09


「咲さ、最近栄口くんと仲いいよね」

帰宅しようと教科書を鞄に突っ込んでいる最中、喋りはするけど特別仲がいいわけでもない友だちに話しかけられた。

「そう、かな」
「そうだよ〜。栄口くんのお母さんの話とかまでしてんじゃん?うちらそんなん話せないもん」
「だよねーやっぱ気ィ遣うし」

少し笑いながら言う彼女たちの会話を聞きながら、母親の話を出すと遠慮されるのが少し寂しい、と言った栄口の言葉を思い出した。そうか、こういうことなのか。

「でさ、どうなの?実際?」
「? なにが?」
「付き合ってんの?」
「誰と誰が?」
「あんたと栄口くん!」
「・・・ないない。絶対ない」

手を横に振りながら否定すると、面白くないと言わんばかりに彼女たちは肩を落とした。分かりやすい。

「じゃ、あたし狙っちゃおっかなー」

ケタケタ笑いながら会話を続ける彼女たちに「じゃあ」と声をかけて急いで教室を飛び出した。
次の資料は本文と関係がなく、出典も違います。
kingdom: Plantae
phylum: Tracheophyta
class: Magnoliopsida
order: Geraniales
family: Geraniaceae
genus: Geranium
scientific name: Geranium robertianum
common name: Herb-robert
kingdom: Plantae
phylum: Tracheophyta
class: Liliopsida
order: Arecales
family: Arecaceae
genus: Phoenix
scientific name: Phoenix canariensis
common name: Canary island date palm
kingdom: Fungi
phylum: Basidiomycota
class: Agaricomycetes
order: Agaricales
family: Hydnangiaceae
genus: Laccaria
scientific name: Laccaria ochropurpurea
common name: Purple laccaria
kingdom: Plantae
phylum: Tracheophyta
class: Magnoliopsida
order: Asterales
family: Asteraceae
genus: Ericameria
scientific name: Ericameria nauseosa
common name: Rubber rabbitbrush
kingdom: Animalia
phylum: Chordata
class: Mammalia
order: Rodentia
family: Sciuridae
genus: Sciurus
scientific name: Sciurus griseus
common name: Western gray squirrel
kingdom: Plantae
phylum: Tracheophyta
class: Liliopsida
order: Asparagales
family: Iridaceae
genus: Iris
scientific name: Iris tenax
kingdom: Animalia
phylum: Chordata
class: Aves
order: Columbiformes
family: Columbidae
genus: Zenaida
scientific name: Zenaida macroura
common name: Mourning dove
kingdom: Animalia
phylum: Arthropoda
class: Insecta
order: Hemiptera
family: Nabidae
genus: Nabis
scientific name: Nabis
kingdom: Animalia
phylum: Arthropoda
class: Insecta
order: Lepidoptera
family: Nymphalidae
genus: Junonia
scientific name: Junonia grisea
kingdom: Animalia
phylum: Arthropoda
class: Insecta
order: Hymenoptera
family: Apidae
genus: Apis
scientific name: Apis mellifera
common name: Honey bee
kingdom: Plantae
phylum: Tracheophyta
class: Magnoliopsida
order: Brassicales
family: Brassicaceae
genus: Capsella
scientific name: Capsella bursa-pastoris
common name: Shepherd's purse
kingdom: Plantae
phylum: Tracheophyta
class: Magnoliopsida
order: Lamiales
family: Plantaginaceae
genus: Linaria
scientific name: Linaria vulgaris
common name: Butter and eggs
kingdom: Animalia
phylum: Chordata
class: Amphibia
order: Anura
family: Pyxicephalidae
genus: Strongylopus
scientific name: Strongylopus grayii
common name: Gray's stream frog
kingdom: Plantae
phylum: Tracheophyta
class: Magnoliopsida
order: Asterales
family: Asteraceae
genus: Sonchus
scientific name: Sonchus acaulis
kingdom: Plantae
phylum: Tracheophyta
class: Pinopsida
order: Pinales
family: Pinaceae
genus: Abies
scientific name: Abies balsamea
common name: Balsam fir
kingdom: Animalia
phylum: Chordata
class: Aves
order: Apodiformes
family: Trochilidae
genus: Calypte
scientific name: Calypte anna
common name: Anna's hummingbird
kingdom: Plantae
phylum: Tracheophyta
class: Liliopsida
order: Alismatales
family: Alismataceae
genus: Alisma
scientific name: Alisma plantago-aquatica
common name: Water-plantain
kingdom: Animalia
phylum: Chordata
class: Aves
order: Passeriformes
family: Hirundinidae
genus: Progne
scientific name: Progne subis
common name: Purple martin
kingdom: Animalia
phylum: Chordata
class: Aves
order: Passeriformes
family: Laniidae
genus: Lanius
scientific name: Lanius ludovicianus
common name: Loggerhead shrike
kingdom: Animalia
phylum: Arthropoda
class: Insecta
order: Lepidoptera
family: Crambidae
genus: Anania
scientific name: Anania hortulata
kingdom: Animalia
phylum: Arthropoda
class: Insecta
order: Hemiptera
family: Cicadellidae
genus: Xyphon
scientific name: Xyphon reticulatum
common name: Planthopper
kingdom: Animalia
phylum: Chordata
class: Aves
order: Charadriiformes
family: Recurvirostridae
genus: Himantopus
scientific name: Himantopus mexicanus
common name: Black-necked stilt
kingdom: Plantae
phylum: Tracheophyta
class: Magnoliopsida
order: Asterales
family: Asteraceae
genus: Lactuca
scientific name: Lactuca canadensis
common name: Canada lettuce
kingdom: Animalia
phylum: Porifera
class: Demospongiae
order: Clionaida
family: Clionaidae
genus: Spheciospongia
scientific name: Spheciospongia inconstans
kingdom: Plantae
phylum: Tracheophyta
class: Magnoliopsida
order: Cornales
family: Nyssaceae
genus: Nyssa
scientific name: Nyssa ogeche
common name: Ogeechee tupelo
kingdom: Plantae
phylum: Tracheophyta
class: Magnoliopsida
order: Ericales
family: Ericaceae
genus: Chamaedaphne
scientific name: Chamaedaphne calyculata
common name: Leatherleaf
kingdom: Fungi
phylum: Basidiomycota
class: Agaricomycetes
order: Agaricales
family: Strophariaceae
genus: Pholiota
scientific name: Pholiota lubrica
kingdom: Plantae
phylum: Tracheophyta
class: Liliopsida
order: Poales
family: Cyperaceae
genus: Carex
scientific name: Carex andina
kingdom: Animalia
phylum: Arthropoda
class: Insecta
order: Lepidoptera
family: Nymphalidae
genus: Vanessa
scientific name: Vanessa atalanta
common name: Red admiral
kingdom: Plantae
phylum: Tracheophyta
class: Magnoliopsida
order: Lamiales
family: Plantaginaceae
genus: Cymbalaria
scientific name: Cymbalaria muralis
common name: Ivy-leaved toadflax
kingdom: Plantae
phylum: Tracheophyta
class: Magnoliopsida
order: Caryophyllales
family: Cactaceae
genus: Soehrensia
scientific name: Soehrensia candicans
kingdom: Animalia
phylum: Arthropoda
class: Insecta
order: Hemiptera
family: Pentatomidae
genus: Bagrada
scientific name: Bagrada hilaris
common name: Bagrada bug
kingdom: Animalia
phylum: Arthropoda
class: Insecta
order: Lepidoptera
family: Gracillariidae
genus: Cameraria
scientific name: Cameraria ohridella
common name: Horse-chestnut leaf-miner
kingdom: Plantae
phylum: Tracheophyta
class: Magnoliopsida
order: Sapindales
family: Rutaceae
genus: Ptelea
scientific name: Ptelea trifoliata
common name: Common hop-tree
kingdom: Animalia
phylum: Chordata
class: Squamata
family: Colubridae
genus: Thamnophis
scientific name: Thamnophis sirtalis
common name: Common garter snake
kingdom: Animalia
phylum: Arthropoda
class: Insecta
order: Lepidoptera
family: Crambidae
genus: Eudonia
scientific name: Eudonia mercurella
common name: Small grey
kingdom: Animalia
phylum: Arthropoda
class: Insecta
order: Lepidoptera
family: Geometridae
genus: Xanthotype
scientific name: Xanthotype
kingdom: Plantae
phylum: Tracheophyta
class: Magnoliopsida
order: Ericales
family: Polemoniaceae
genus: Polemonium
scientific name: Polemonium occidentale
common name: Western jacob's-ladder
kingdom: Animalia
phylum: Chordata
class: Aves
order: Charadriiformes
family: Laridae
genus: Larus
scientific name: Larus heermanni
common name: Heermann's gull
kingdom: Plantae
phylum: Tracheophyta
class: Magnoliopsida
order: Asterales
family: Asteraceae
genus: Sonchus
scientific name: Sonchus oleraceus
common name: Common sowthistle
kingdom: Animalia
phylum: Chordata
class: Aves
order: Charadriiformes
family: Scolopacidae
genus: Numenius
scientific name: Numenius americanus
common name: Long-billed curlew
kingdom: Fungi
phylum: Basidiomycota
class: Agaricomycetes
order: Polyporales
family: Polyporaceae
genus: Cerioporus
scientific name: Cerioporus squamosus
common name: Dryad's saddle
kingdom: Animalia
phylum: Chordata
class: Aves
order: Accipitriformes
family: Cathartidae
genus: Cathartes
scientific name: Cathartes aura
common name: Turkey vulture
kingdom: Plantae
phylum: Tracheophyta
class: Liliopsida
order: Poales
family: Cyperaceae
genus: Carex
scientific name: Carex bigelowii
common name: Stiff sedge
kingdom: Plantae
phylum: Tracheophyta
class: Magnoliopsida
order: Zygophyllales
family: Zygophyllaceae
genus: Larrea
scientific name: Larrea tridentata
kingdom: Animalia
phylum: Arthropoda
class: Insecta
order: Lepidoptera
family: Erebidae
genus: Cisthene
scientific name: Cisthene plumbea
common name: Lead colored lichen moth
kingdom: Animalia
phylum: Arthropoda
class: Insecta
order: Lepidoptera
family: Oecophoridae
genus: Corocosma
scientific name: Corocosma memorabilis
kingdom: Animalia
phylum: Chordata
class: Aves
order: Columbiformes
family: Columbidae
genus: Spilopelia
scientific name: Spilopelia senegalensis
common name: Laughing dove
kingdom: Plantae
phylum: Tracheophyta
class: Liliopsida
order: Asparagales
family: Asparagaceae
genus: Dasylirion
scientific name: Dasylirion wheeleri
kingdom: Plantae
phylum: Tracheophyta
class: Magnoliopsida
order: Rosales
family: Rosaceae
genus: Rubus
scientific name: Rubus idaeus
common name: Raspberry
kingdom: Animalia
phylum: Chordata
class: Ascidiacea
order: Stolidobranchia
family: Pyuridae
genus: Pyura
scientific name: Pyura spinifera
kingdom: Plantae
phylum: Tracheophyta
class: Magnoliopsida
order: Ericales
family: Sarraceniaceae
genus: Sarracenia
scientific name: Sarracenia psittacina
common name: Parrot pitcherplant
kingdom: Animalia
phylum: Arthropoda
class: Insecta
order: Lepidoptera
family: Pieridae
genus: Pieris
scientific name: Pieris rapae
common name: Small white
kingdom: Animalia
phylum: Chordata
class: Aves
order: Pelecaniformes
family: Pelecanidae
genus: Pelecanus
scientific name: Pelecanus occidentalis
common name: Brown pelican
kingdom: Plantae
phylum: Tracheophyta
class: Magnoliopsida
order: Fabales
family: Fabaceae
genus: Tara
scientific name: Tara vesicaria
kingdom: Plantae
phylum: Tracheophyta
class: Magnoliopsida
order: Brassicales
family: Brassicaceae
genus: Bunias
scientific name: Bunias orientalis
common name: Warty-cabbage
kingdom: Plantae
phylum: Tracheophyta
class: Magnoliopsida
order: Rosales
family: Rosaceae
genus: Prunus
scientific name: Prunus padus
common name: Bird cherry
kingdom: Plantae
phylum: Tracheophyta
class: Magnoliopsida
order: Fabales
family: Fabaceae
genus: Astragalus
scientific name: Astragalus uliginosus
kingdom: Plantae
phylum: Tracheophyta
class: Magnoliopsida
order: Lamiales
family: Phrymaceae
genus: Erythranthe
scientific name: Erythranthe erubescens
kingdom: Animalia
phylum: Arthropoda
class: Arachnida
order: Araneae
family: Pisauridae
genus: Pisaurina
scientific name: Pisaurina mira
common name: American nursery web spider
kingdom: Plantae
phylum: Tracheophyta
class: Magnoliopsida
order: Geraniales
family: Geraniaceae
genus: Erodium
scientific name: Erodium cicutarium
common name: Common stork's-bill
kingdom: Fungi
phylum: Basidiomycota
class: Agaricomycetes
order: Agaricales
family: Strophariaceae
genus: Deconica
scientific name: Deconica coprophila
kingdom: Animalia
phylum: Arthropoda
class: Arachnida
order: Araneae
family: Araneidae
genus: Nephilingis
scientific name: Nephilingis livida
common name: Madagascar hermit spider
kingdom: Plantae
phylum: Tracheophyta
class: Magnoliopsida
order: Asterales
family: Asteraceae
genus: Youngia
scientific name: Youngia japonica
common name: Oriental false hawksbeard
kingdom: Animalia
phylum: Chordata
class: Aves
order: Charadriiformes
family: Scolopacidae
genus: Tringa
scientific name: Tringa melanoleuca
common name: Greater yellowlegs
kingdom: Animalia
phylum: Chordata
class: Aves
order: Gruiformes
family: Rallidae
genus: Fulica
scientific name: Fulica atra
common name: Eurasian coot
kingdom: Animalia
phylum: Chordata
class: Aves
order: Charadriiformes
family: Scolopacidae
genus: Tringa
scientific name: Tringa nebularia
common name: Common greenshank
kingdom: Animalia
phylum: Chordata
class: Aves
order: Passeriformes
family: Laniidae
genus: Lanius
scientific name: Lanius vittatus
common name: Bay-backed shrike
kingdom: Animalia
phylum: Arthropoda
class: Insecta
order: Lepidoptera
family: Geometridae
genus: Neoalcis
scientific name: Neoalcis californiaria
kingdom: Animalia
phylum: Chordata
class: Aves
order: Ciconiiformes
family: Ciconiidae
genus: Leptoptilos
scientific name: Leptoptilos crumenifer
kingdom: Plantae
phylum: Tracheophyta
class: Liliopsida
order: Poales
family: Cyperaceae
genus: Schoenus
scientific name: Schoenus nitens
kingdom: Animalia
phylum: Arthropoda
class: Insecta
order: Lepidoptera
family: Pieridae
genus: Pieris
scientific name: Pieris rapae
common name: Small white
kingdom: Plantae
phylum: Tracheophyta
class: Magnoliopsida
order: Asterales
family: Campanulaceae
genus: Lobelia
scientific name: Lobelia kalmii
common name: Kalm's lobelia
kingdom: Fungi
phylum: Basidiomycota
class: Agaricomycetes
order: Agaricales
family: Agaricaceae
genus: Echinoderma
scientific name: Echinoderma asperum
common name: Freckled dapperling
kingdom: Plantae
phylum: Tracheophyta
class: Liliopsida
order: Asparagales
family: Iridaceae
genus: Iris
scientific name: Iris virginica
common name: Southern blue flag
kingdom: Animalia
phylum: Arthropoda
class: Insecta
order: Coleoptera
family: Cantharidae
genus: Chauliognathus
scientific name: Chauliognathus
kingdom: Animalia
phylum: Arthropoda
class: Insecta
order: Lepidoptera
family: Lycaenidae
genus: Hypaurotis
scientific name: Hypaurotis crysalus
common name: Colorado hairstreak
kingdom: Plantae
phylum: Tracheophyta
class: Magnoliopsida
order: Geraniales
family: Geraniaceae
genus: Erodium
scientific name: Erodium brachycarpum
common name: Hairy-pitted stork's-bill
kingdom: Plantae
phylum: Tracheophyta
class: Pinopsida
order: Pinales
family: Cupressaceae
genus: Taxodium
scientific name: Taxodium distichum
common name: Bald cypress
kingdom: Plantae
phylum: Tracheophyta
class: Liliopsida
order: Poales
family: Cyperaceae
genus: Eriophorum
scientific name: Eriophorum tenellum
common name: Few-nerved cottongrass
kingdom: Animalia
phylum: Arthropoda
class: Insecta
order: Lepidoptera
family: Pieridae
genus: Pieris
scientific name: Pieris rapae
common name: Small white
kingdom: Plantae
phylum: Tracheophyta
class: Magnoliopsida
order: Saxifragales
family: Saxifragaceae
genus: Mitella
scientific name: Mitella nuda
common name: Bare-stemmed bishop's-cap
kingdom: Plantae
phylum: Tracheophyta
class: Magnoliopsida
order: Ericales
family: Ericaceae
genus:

下校中の生徒がまばらに見える帰り道を重い足取りで進む。なんだかひどく気分が悪い。胸がズキズキする。

───じゃ、あたし狙っちゃおっかなー

先ほどの彼女のセリフが頭の中に流れた時、もう一度胸がチクリと痛んだ。


この胸の痛みはもう2度と味わうことはないと思っていたのに。